Concernant le rapport Bianco, j'ai présidé pendant un temps la Société des amis des forêts du Bassin Parisien. Ils tiennent à un mot qu'ils appellent la forêt-forêt et ce mot je vais le dédier à notre Vice-président qui vient de décéder, M. Toussaint, qui était un forestier et aussi un défenseur de l'espace périurbain de la forêt. Cet homme tout à fait remarquable avait su faire le rapprochement entre forêt domaine public et forêt privée. La forêt a son rôle à la condition qu'elle reste authentique sinon elle est d'une autre nature qui n'est pas la sienne. J'ai été auditionné par M. Bianco, il a bien voulu reprendre, y compris l'intitulé de l'audition dans son rapport que nous avions fait sur le partage d'usage. Je le dis aux urbains, si vous oubliez les exigences rurales de la gestion de la forêt comme de l'espace agricole, vous vous serez approprié un espace destiné à mourir dans son authenticité et nous n'aurons pas atteint les objectifs que Mme Bourgain fixait car la nature est authentique.

M. Christian MOREAU, urbaniste - La forêt assure bien cette triple fonction, c'est une fonction de protection, de production et de loisirs, mais c'est un tort de penser qu'il y a des forêts qui sont dévouées à la protection, à la production ou encore aux loisirs. Elle doit assumer cette triple fonctionnalité. C'est tellement vrai que cette idée de multifonctionnalité de la forêt est portée au niveau de l'ensemble de l'activité agricole.
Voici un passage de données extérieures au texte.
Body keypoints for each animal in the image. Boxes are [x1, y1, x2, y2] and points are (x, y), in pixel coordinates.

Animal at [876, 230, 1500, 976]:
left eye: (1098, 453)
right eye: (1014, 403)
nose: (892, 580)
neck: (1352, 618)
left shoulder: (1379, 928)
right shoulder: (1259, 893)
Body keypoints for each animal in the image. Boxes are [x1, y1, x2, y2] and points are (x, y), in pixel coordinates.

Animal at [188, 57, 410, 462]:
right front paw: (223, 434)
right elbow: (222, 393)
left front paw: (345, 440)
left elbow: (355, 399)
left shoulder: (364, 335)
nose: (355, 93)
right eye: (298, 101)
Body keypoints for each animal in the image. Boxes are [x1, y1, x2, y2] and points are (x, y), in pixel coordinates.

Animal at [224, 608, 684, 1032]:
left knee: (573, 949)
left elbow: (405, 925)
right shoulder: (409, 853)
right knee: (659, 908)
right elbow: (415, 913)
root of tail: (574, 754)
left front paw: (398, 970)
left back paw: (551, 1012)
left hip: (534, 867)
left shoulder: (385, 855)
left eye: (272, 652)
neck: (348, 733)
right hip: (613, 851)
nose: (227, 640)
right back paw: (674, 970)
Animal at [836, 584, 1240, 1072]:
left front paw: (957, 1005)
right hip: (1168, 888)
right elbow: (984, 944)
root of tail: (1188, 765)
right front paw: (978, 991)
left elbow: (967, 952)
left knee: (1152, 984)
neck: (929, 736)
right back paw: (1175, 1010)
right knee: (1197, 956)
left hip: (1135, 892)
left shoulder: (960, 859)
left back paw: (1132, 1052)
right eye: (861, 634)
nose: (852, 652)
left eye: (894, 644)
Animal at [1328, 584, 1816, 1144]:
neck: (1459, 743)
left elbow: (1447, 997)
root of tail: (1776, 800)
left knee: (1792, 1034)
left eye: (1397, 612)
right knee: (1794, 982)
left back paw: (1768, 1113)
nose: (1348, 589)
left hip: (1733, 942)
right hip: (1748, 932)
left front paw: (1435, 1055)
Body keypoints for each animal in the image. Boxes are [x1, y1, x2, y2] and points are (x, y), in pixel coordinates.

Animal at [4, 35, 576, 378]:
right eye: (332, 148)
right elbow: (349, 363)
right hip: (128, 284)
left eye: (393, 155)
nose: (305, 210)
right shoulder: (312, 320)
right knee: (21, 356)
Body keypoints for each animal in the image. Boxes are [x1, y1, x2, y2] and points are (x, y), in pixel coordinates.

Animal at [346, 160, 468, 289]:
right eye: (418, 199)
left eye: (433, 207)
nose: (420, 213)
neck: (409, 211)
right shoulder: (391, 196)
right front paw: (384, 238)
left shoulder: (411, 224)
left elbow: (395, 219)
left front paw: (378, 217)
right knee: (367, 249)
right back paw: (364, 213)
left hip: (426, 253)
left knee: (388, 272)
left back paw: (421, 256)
M. Mathieu CALAMME - Une remarque qui a trait à ce qui se passe en Allemagne : quand j'ai fait ma dernière année d'étude en Allemagne, il y avait un document émanant de l'équivalent de l'ONF allemande qui disait que compte tenu de la densité de leur population, pour la moitié nord de l'Allemagne, le rôle des loisirs devenait le rôle principal. Le conflit de la forêt sur l'usage est plus un conflit entre chasseurs et promeneurs qu'entre promeneurs et forestiers puisque l'ONF sait très bien isoler une zone momentanément pour qu'il y ait des repousses naturelles ou une plantation artificielle qui ne soit pas pénétrée par les promeneurs. En Ile-de- France, le revenu généré par la chasse est énorme, la forêt nous la louions 240 000 F par an.

Les terres sont la propriété d'une SCEA dont la fondation est actionnaire majoritaire, nous n'avons pas de problème de fermage. Pour avoir travaillé avec M. Hervé Morize, le statut du fermage est de moins en moins adapté à la réalité de la société française et ira en disparaissant.

M. Etienne Lapèze , président de la FNSAFER - Je réagis parce qu'il ne faudrait pas qu'à cause de l'incapacité politique d'adapter le statut de fermage, qu'il faille dire qu'il doit disparaître.